Apple’s Famous “1984” Ad Actually Premiered on December 31, 1983

Remember the icon Apple commercial “1984?” Directed by Ridley Scott, the award-winning ad introduced the world to the Macintosh, promising to help users break free from “Big Brother” IBM. While it has always been assumed that the 60-second commercial ran in its entirety only once – during the 1984 Super Bowl – it actually ran once before, just a few weeks earlier.


On December 31, 1983, just a few minutes before midnight to be exact, the ad hit the air in Twin Falls, Idaho, on KMVT-TV. The reason behind the peculiar airtime is that the advertising folks over at Chiat/Day (now TBWA\Chiat\Day) wanted the commercial to be eligible for that year’s advertising awards.

Tom Frank, who was the TV operator who aired the commercial on KMVT-TV told Mental Floss years later that he “was under explicit orders to make sure it aired and aired correctly.” He noted that the tape containing the commercial was immediately mailed back to the ad agency after its single airing.
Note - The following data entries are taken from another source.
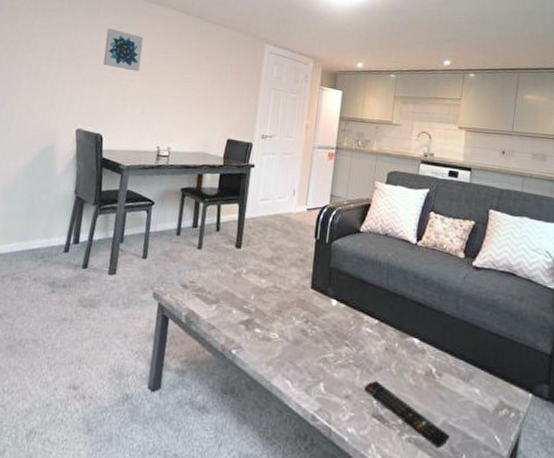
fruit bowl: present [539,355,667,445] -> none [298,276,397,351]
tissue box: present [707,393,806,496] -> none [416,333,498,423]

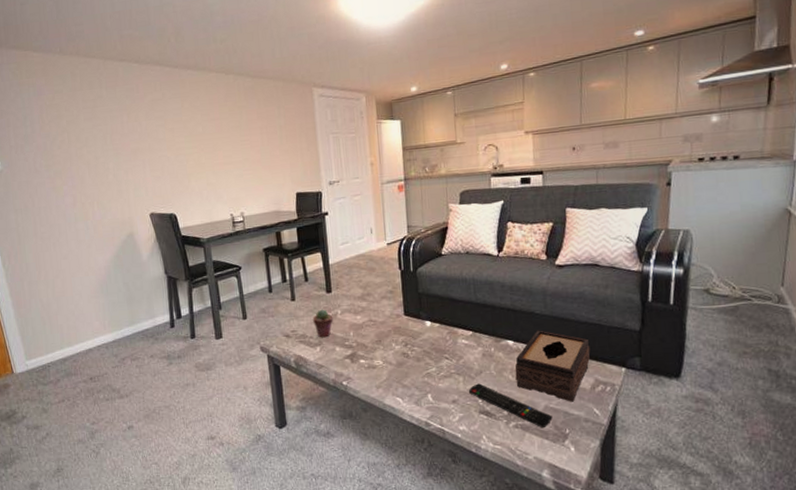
wall art: present [103,28,144,72] -> none [152,105,194,146]
potted succulent: none [215,264,237,296] -> present [313,309,333,338]
tissue box: none [416,333,498,423] -> present [515,330,590,402]

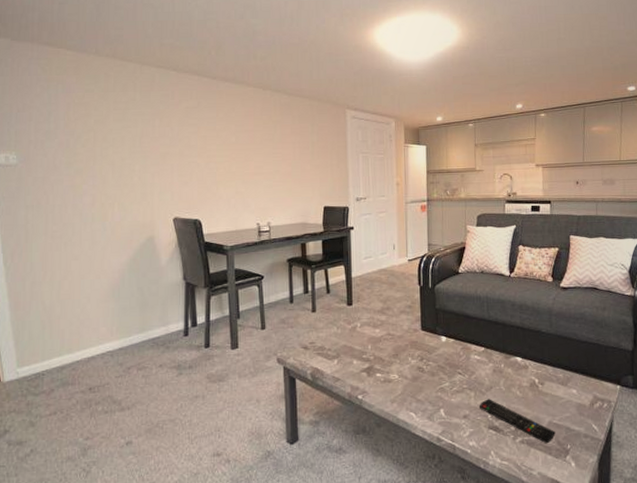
potted succulent: present [313,309,333,338] -> none [332,321,352,351]
tissue box: present [515,330,590,402] -> none [522,348,590,418]

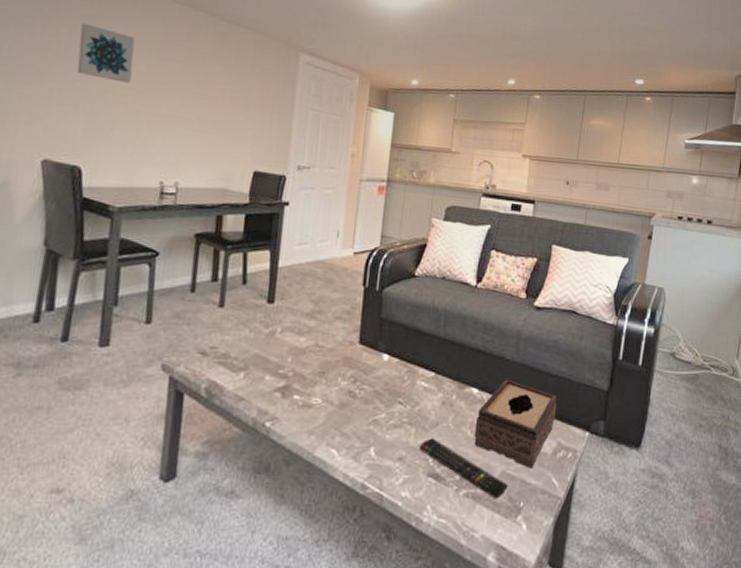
wall art: none [186,113,226,153] -> present [77,23,135,84]
tissue box: none [522,348,590,418] -> present [474,379,557,469]

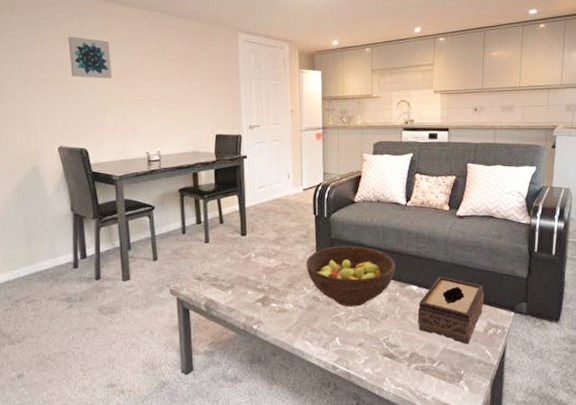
fruit bowl: none [344,328,455,409] -> present [306,245,396,307]
remote control: present [420,438,508,499] -> none [375,327,450,370]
Why would Apple’s ad agency select Twin Falls, Idaho as the spot to premiere the commercial? Because of its remote location. The ad agency was trying to qualify the commercial for the upcoming awards, they didn’t actually want anyone to see it and comment on it. The Super Bowl was where the official “premiere” would take place.

1983 was was the time known as “BI” (Before Internet), it was nothing like today’s connected world. If any company – let alone Apple – tried this, the commercial would find its way to YouTube or any one of a number of other video sites within minutes.